I am reminded directly of the Raleigh "Palm Beach" which was my first bicycle with gears (Sturmey three speed, of course!).  It is particularly noticeable in the crank sets, which are both driven on the right side (very old fashioned, for a tandem) and in the frame fittings and handle bars.  Also the seat posts, and I can tell right away that the wheels are not original to the bicycle as these big fat ATB tyres have literally two or three milimeters clearance from the forks, particularly noticeable on the rear wheel which is always the more crucial and stressed and appears to be slightly out of true.

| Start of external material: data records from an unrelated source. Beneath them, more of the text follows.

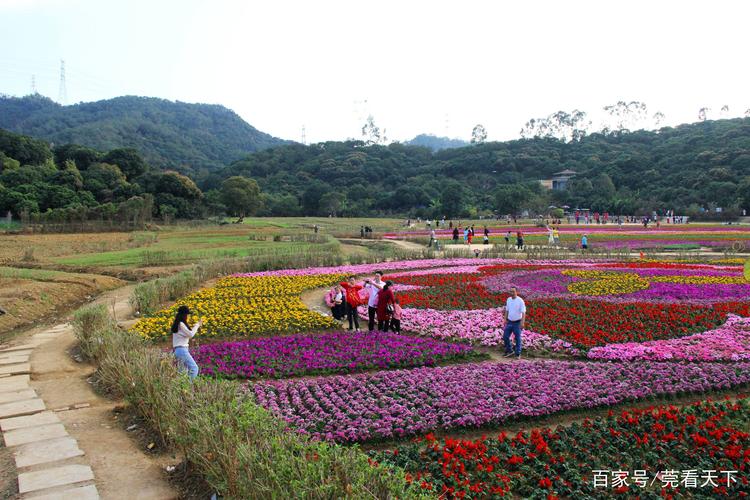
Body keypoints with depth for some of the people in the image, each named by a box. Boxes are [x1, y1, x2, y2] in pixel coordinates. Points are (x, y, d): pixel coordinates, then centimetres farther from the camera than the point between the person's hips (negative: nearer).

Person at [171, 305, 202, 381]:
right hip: (182, 349, -10)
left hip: (177, 350, 10)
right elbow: (190, 334, -13)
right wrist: (197, 325, -3)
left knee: (184, 371, 12)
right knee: (194, 368, -11)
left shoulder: (177, 324, 16)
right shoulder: (181, 324, -13)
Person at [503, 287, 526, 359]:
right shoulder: (508, 300, 3)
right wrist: (505, 320, 9)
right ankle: (509, 351, 20)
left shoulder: (520, 301, -15)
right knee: (505, 337, 4)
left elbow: (523, 313, -17)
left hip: (517, 323, -5)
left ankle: (518, 354, 14)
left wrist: (522, 323, -24)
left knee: (517, 339, 3)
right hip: (509, 322, 5)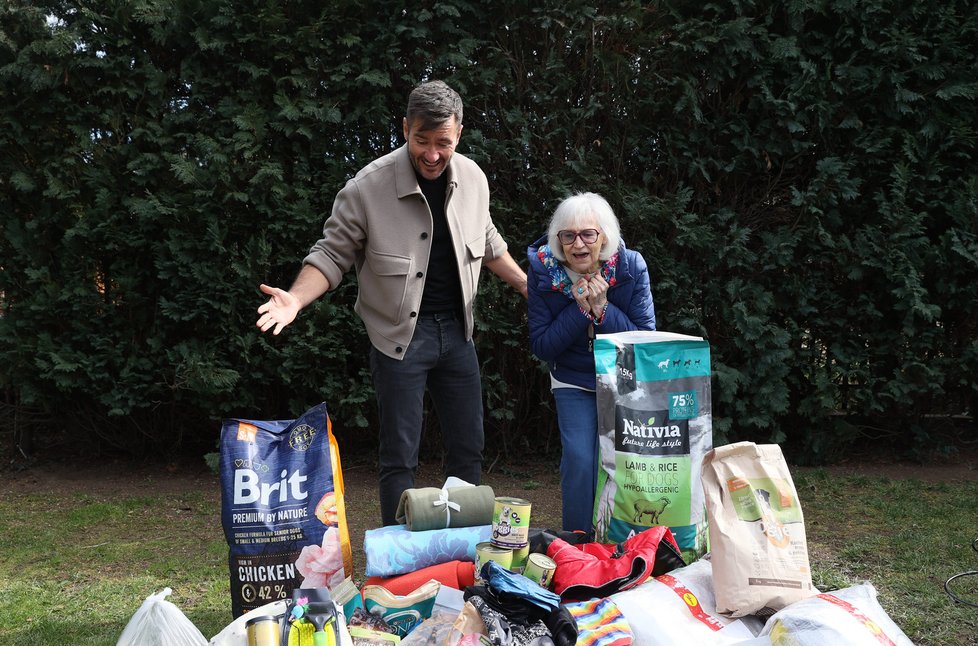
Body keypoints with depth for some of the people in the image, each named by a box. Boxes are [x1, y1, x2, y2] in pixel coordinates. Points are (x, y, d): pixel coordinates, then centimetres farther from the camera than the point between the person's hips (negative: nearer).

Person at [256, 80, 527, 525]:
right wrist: (295, 299, -24)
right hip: (400, 334, -5)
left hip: (456, 329, 5)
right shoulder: (367, 188, -16)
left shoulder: (472, 178, 0)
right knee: (400, 456, 0)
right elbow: (332, 254, -9)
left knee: (468, 449, 11)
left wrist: (527, 285, 15)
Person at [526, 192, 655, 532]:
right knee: (580, 460, -13)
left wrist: (603, 310, -28)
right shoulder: (542, 271, -17)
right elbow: (541, 345, -14)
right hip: (573, 382, 0)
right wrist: (580, 310, -26)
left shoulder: (631, 266, -17)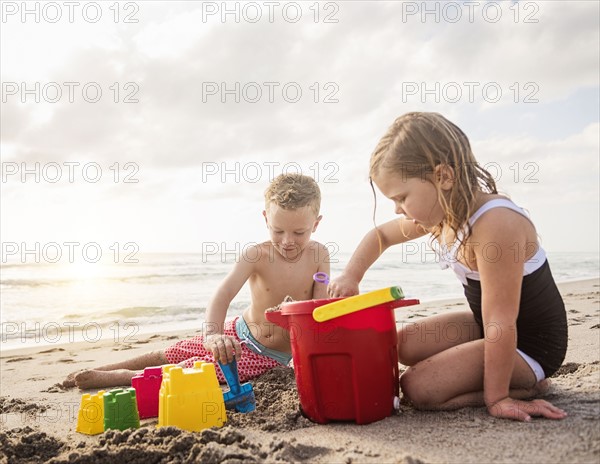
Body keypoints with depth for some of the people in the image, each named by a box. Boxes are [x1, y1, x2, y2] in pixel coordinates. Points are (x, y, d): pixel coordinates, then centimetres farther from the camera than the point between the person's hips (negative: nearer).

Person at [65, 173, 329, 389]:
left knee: (193, 371, -15)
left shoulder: (318, 255, -17)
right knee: (169, 355, 8)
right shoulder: (256, 255, -22)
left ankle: (117, 377, 3)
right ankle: (101, 371, 30)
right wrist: (212, 334, -54)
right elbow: (224, 293, -36)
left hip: (269, 357, -1)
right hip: (239, 332, 1)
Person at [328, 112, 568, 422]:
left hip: (531, 345, -8)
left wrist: (496, 397, -22)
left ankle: (527, 385, -1)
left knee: (418, 388, -16)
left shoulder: (494, 223, -32)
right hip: (486, 326, 9)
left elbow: (501, 323, -29)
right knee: (405, 345, 7)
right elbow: (380, 235, 13)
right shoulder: (442, 214, -4)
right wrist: (350, 276, -1)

So I rather see Daisy as a seventies Disco chick who never quite glammed herself up and moved on, she still loves to get out there and make the moves but has had to concede to modern times and lose her tank-top and flares!  And what do I want to do?   Well if I can find her road tyres, new wheels, and sort out the derailing drive with some sort of tensioning or anti-jump plate (we mashed up her original and had to cut it away with tin snips!  A bit like losing her platforms!  If I can do all that and we can find the time to get our technique and fitness to a level where the six speeds and maxi-drive do the trick, then she'll yet wow them on the dance floor again!  And if we get to that level, I shall take my partner to the Herne Hill Velodrome for the "ride of her life" and see if she can make it up the wall and hit thirty on the flat, a taste of what track riding would be like for her, it would be such a thrill!